Anonymous wrote:Anonymous wrote:Stop trying to insulate your students. It actually stunts them socially. Most kids find “their people” rather quickly in all different college environments. Have faith in them as adults.
So you'll send your city kid to the rural school in the heartland, right? And your conservative kid to a bastion of liberality?
Anonymous wrote:Stop trying to insulate your students. It actually stunts them socially. Most kids find “their people” rather quickly in all different college environments. Have faith in them as adults.
Anonymous wrote:To give you an example, on UNIGO, their alcohol question has four response options. Here are some EXAMPLES of how kids at different schools respond:
Elon 52% say "There is some drinking going on every night" (which is their most pro-alcohol option)
That number is 62% at Dartmouth
At Mount Holyoke it is 11%
And at St. Olaf's it is 4%
My point is not to single out these schools, it is to encourage OP to look up the schools that seem to match her child on other qualities, and see where it stands with regard to the popularity of alcohol.

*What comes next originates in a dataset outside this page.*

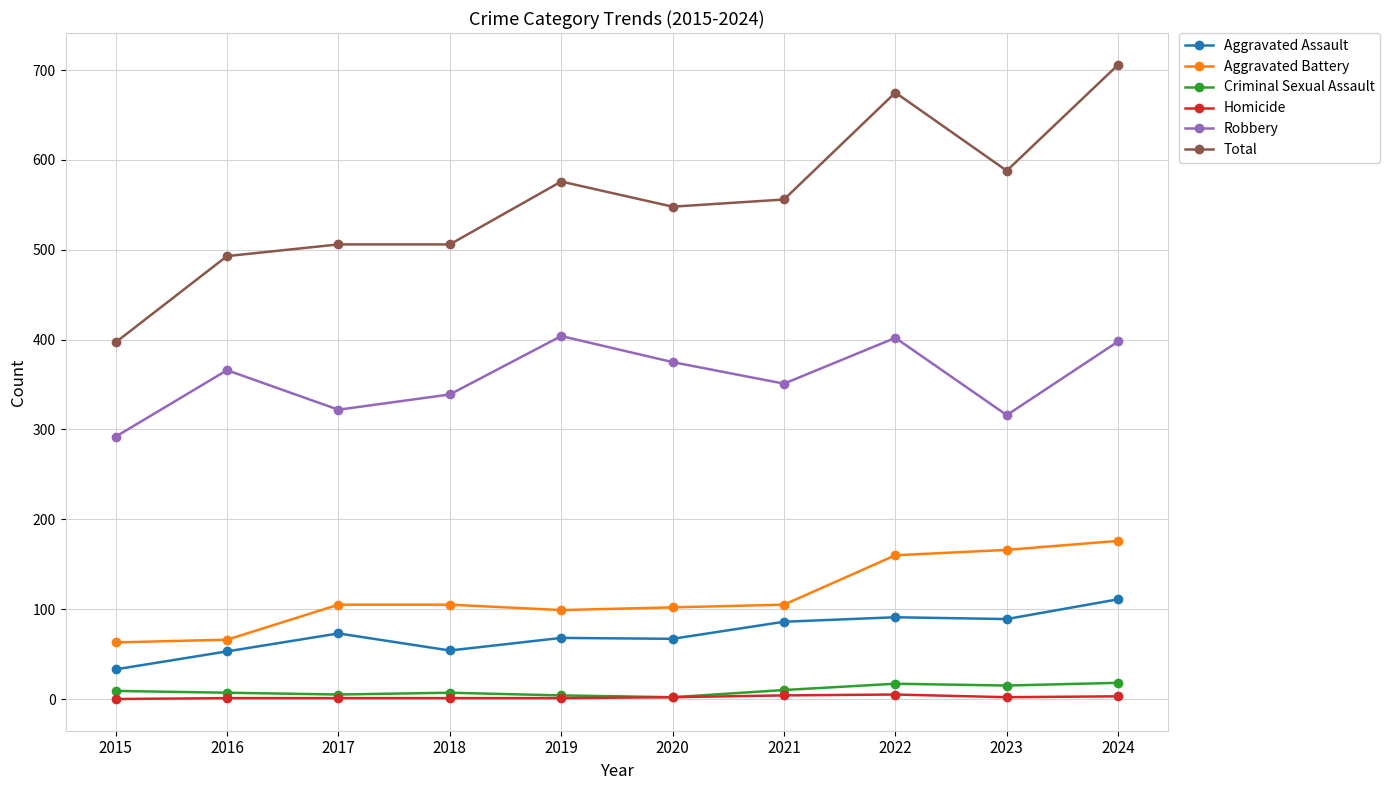

What is the spread (max minus min) of values at 2022?

670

Anonymous wrote:Lots of people are going to suggest places like Grinnell, Carleton, Swarthmore, Macalester, Haverford, etc: small colleges that attract bookish kids.
Don't forget places like Michigan, Wisconsin, UNC, Berkeley and UCLA. Yes there are dozens of parties every weekend at big state schools. There also are thousands of students who don't go to them.

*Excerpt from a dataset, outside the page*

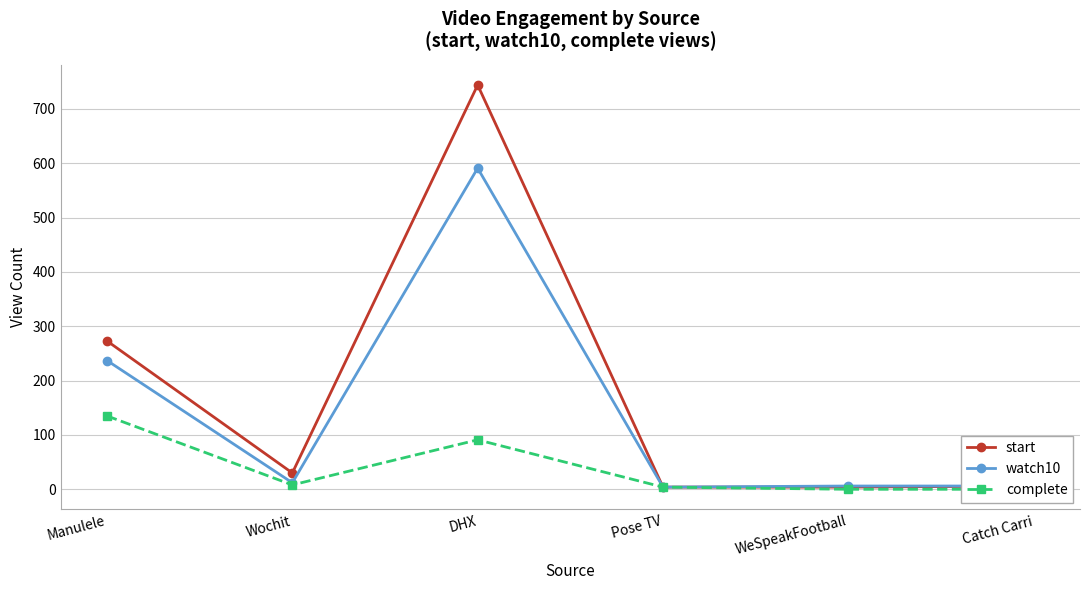

What is the sum of all complete values?

238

Anonymous wrote:To give you an example, on UNIGO, their alcohol question has four response options. Here are some EXAMPLES of how kids at different schools respond:
Elon 52% say "There is some drinking going on every night" (which is their most pro-alcohol option)
That number is 62% at Dartmouth
At Mount Holyoke it is 11%
And at St. Olaf's it is 4%
My point is not to single out these schools, it is to encourage OP to look up the schools that seem to match her child on other qualities, and see where it stands with regard to the popularity of alcohol.
Anonymous wrote:WVU. Gotta start sometime.
Anonymous wrote:My kid's school, a SLAC in the middle of nowhere, shows 8% for that option.
So you see, the variation is wide.
Anonymous wrote:Skidmore. Bryn Mawr. Mount Holyoke. Maybe Fordham. Emerson. Some of the smaller liberal artsy places in the northeast. I would look for schools with no greek life and no major sports teams.